Quels sont les marchés qui sont aujourd’hui les plus porteurs pour Innergex ?

On a 37 centrales hydroélectriques, 32 parcs éoliens et 6 parcs solaires au Canada, aux États-Unis, au Chili, en France pour une puissance brute de 3700 mégawatts. On est le plus gros producteur indépendant d’énergies renouvelables en Colombie-Britannique et on développe le stockage d’énergie alternative dans les îles hawaiiennes.

Les subventions à l’énergie éolienne aux États-Unis en font un marché très attrayant puisqu’elles représentent l’équivalent de 3,5 cents le kilowattheure. C’est pourquoi on s’intéresse notamment au marché du Texas, où la qualité de la ressource est bonne.

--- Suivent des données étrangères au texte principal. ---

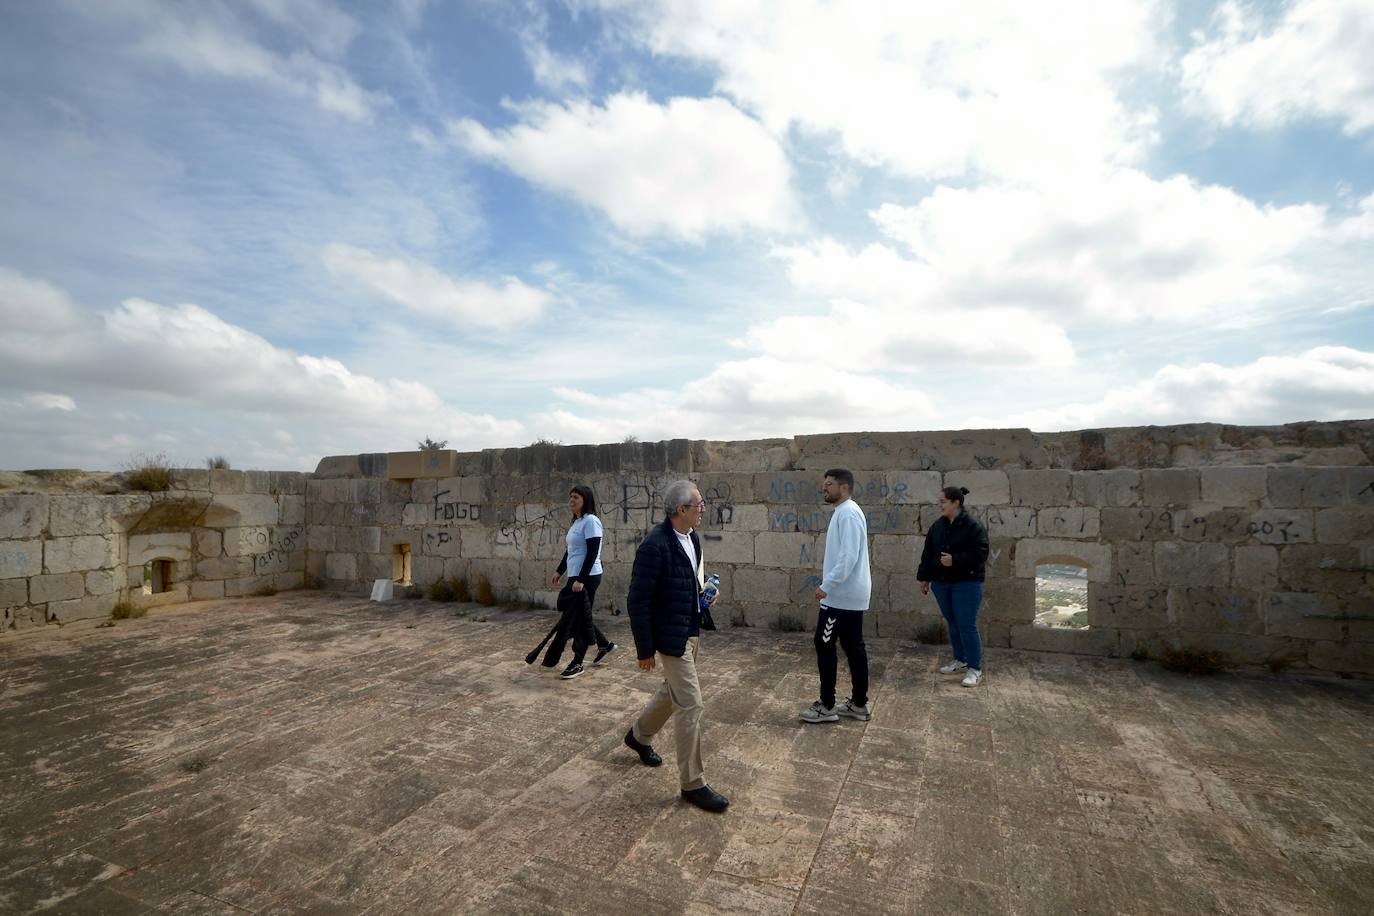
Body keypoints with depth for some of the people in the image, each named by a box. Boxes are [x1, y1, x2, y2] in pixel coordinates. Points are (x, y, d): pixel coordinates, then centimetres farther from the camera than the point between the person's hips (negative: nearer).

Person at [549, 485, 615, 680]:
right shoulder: (576, 522, 13)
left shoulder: (590, 521, -15)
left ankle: (577, 663, 12)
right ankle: (605, 644, 32)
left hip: (587, 578, -9)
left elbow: (592, 554, -20)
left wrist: (581, 580, -23)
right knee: (578, 616, 15)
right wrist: (559, 572, 20)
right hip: (575, 577, 9)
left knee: (581, 617, 0)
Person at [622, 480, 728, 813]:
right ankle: (693, 783, 15)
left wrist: (703, 593, 0)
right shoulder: (655, 546, -25)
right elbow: (638, 601, -20)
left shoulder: (691, 537, 2)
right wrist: (645, 649, -16)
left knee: (672, 691, 25)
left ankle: (639, 735, 50)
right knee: (690, 704, -1)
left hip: (691, 631, 9)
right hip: (671, 636, -9)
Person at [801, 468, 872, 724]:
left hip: (840, 595, -10)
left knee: (825, 645, -2)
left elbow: (848, 556, -26)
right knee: (853, 646, 13)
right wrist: (830, 585, 20)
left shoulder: (847, 513, -18)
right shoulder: (845, 512, 15)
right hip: (851, 594, 10)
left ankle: (827, 706, 7)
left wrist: (827, 585, -24)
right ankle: (859, 704, 21)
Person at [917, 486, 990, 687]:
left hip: (967, 584, -6)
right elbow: (928, 553, 12)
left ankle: (975, 668, 7)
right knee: (952, 624, 15)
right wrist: (924, 577, 12)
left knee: (967, 626, -4)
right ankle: (960, 660, 29)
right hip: (941, 583, 6)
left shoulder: (973, 526, -12)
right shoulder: (937, 526, 8)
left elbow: (980, 554, -16)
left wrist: (955, 561, -24)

Aux États-Unis, les subventions à l’implantation de parcs solaires sont aussi extrêmement avantageuses puisqu’elles couvrent 30 % des coûts d’investissement en capital. Ces programmes sont restés intacts malgré la volonté de Donald Trump de revenir à l’exploitation du charbon et du gaz naturel par fracturation.

Comment espérez-vous profiter de votre partenariat avec Hydro-Québec au cours des prochaines années ?

On peut compter sur Hydro-Québec comme actionnaire de référence mais aussi comme partenaire financier de nos projets d’investissement.

On a déjà travaillé ensemble sur quelques projets d’acquisitions dans l’éolien, mais ils n’ont pas abouti. Il faut être tenace. On veut participer avec Hydro-Québec et le gouvernement au développement de la filière de la batterie au lithium québécoise et exporter notre savoir-faire.